---------- RECORD SET

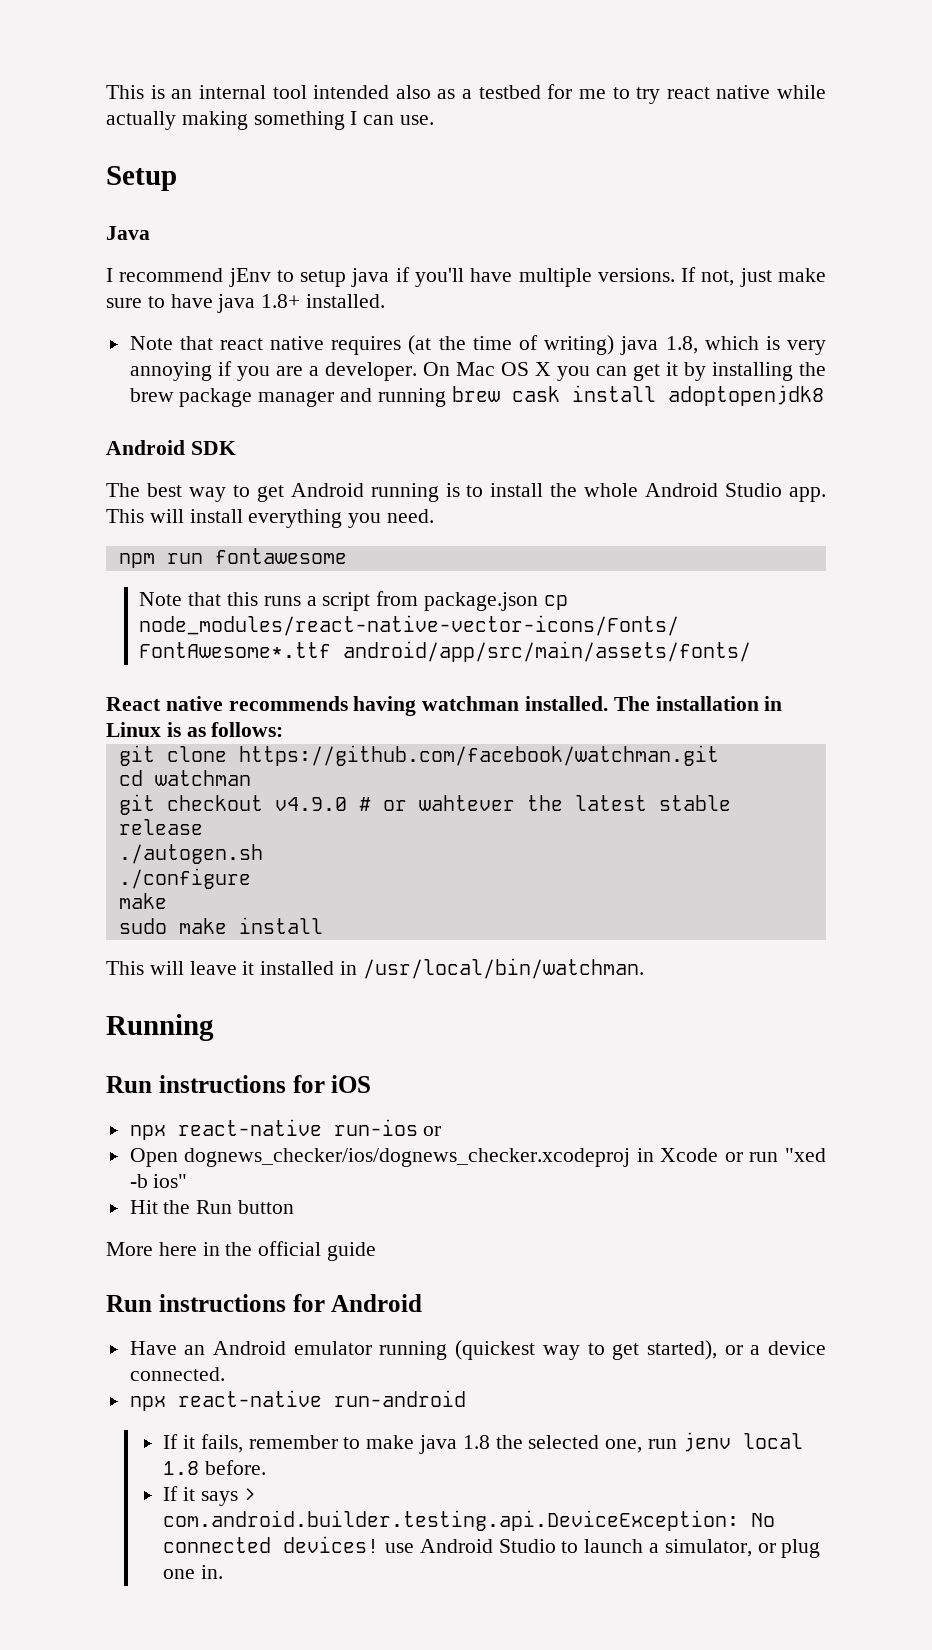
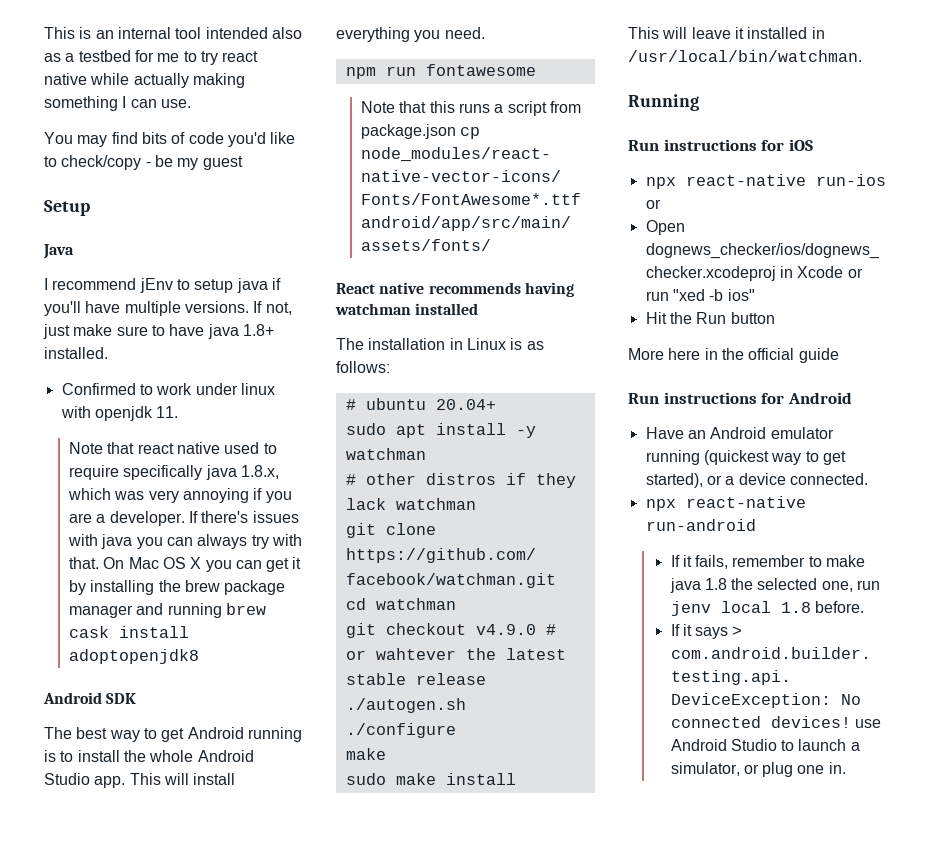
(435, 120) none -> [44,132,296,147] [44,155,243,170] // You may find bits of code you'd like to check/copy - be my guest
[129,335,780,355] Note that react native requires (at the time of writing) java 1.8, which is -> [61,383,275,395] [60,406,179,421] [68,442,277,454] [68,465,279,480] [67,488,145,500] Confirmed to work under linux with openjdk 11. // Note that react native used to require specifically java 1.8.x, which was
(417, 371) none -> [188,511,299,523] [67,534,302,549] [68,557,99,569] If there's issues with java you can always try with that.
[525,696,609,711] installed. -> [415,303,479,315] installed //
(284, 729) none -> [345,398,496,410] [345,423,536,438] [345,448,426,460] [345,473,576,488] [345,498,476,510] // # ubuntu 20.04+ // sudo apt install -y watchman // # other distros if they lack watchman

--------------------
---------- RECORD SET

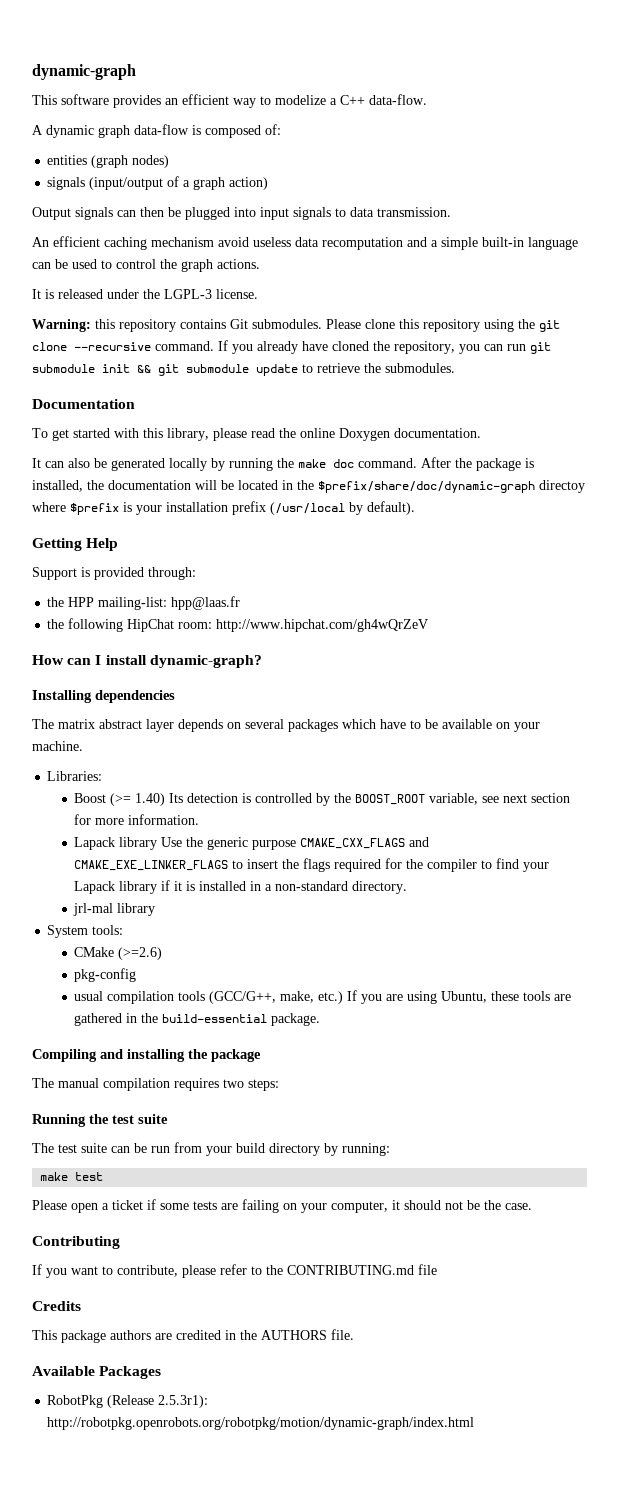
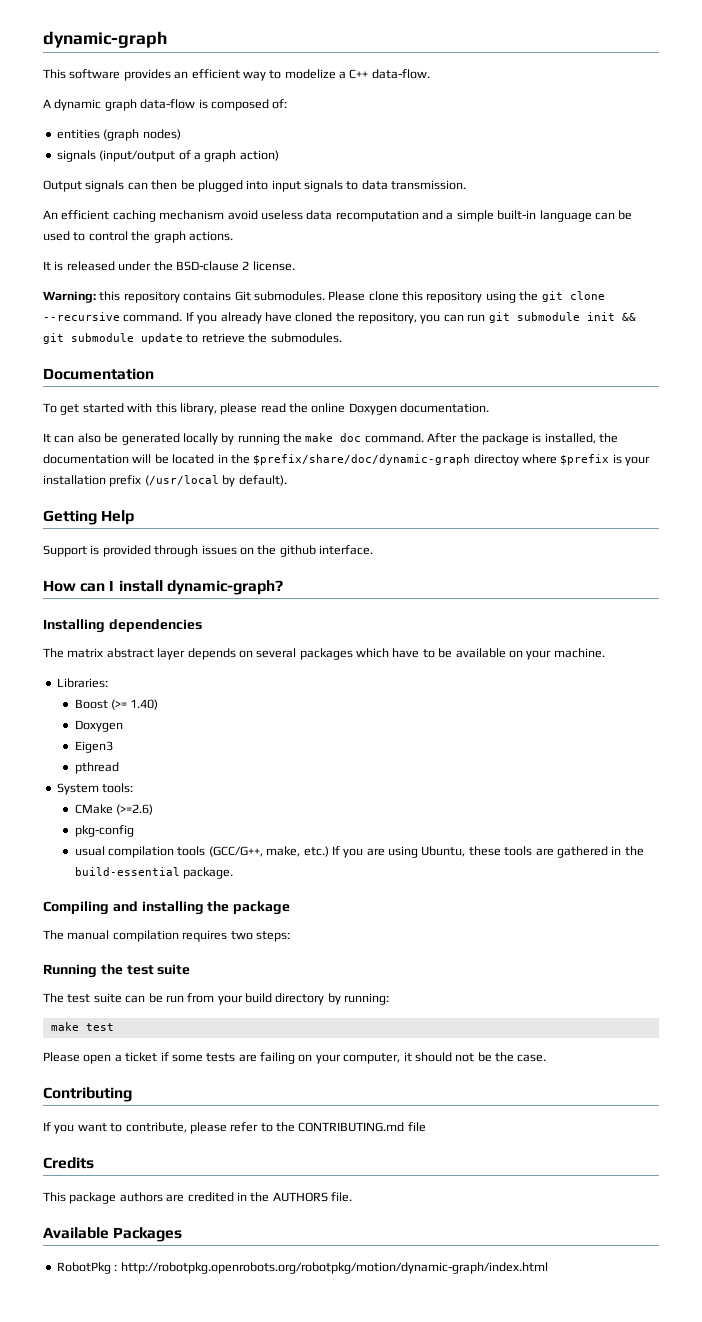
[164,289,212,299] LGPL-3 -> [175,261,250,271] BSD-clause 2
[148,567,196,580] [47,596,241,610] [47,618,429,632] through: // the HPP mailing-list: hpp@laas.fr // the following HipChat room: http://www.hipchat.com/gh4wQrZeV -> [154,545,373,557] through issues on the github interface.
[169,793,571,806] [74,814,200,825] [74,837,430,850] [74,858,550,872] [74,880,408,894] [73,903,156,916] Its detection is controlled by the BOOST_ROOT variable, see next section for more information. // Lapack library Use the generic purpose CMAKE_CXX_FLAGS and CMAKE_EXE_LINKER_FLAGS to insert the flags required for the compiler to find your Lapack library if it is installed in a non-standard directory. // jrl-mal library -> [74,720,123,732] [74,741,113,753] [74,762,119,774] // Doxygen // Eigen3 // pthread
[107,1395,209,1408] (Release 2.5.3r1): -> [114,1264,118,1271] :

--------------------

» WORK ITEM: Wherever the string "java" appears in the data above, report the whole line.

» RESULT BELOW:
[129,335,780,355] Note that react native requires (at the time of writing) java 1.8, which is -> [61,383,275,395] [60,406,179,421] [68,442,277,454] [68,465,279,480] [67,488,145,500] Confirmed to work under linux with openjdk 11. // Note that react native used to require specifically java 1.8.x, which was
(417, 371) none -> [188,511,299,523] [67,534,302,549] [68,557,99,569] If there's issues with java you can always try with that.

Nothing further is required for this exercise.